= Kindness Club =

The Kindness Club is a humane education organization. It was founded by Aida Flemming in Fredericton, New Brunswick, in 1959.

==Origin and growth==
In 1957 Aida Flemming, the wife of New Brunswick premier Hugh John Flemming, sponsored a children's essay contest in Carleton County, New Brunswick on the topic: "What is being done now for the protection of animals and what more could be done?" Encouraged by the response, she launched the Kindness Club in 1959 with an article in the magazine Atlantic Advocate proposing a club for children between the ages of 5 and 13. The organization was based on the principle of reverence for life, the ethical concept developed by Albert Schweitzer, and when the club grew into an international organization Schweitzer accepted Flemming's invitation to act as its honorary president. By 1962 branches had been established in the United States, New Zealand and England. Members pledged "to be kind to animals (as well as people) and to speak and act in defense of all helpless creatures". An early member of the Kindness Club was the environmental activist Paul Watson, who has credited the club with teaching him to "respect and defend animals".

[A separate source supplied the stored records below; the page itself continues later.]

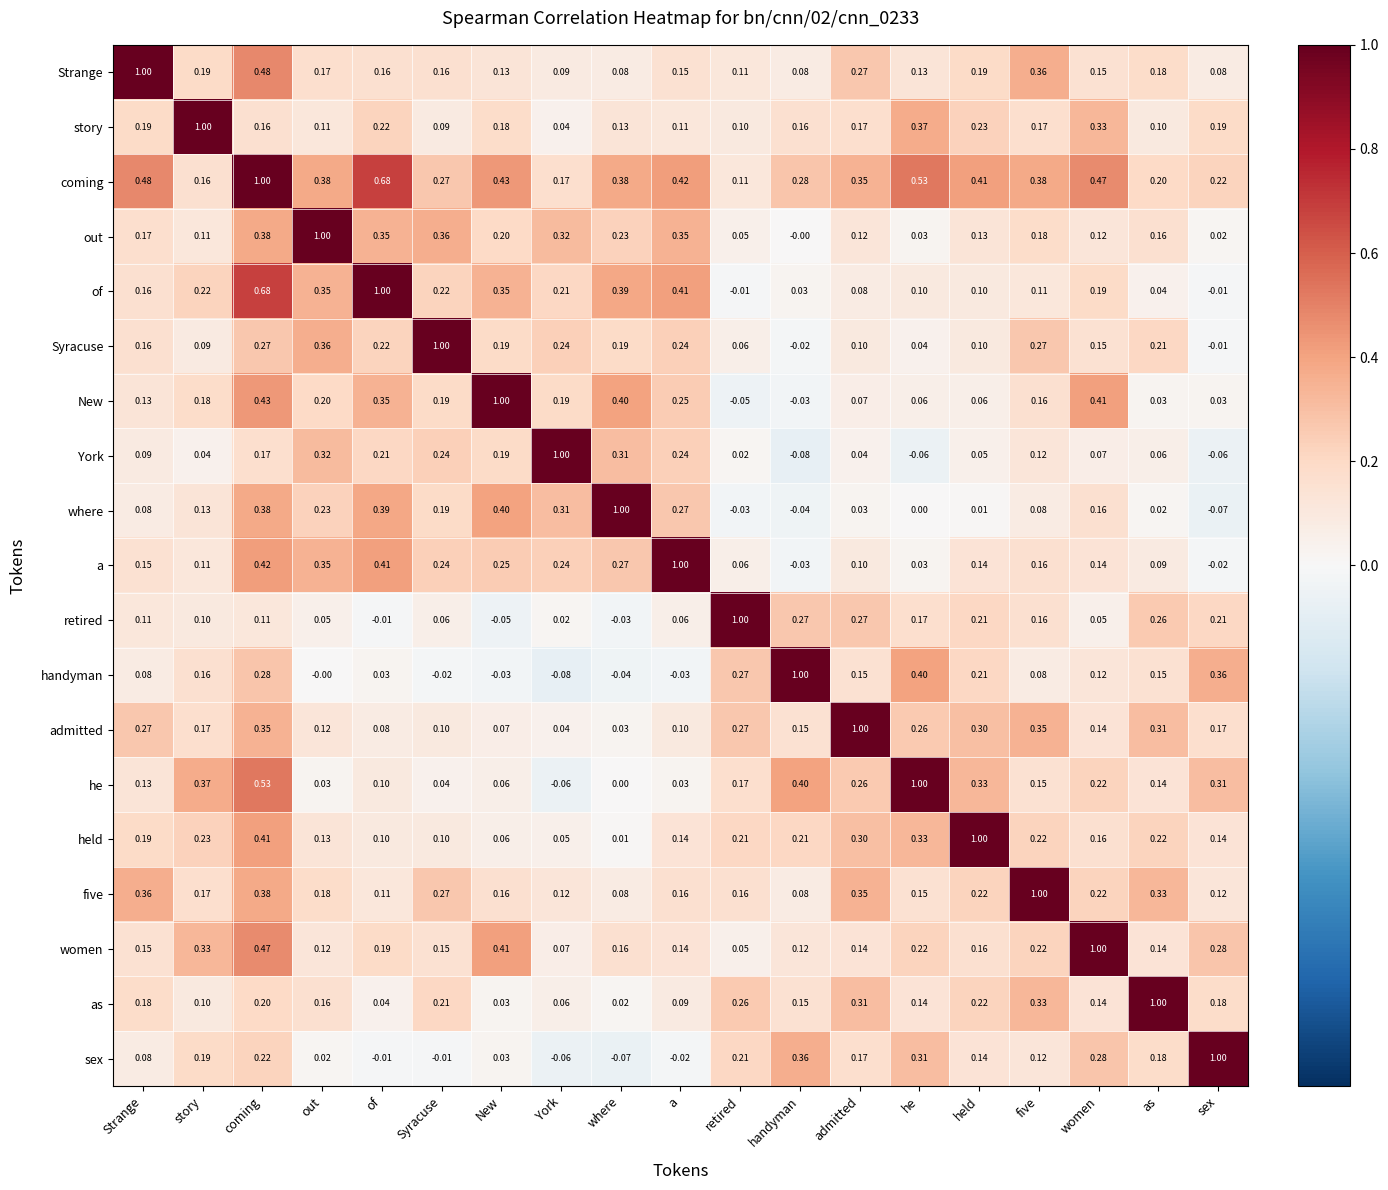

Where is coming nearest to the value 0?

retired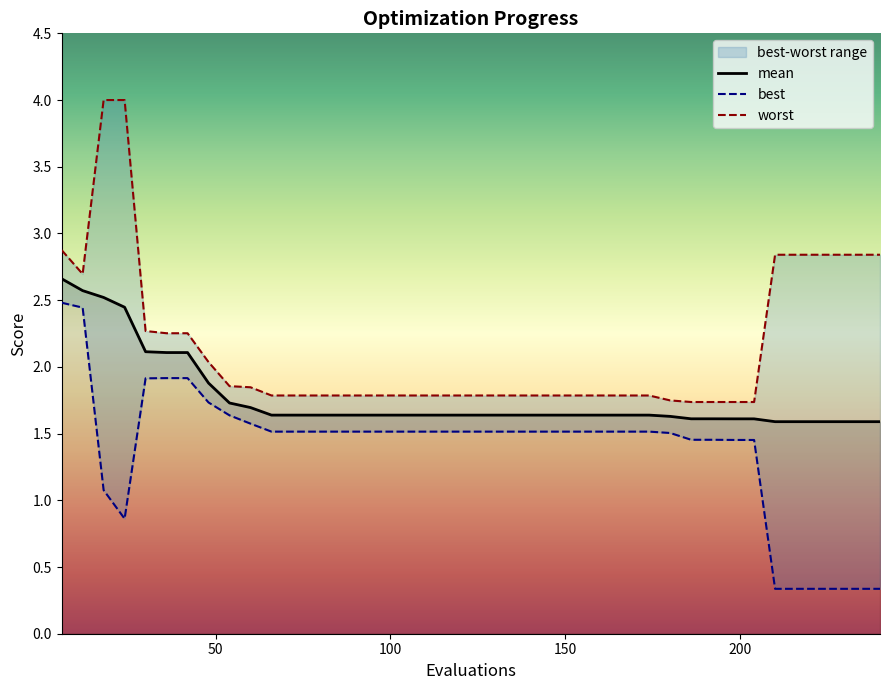

The best series shows 0.5 at 60. True or false?

False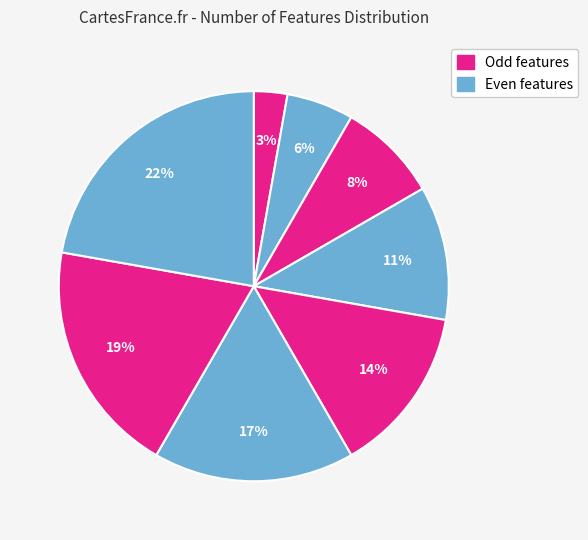

How many segments does this pie chart have?

8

The Humane Society of the United States took on the responsibility for clubs in the United States while the World Federation for the Protection of Animals in Switzerland oversaw the other international chapters. By 1984, the club's 25th anniversary year, it had chapters in 22 countries.

==In the 21st century==

In 2009, the Kindness Club's 50th anniversary year, most of its members were in Canada. Continuing to base itself on Schweitzer's reverence for life philosophy, the club promotes humane education for children and contributes to local initiatives including subsidized spay/neuter programs and donations of pet food to food banks.

The Kindness Club in Canada is administered by the Kindness Club Foundation Inc., which was incorporated in New Brunswick in 1963. The foundation is a registered charity whose mandate in 2016 was "supporting charitable organizations carrying out humane education."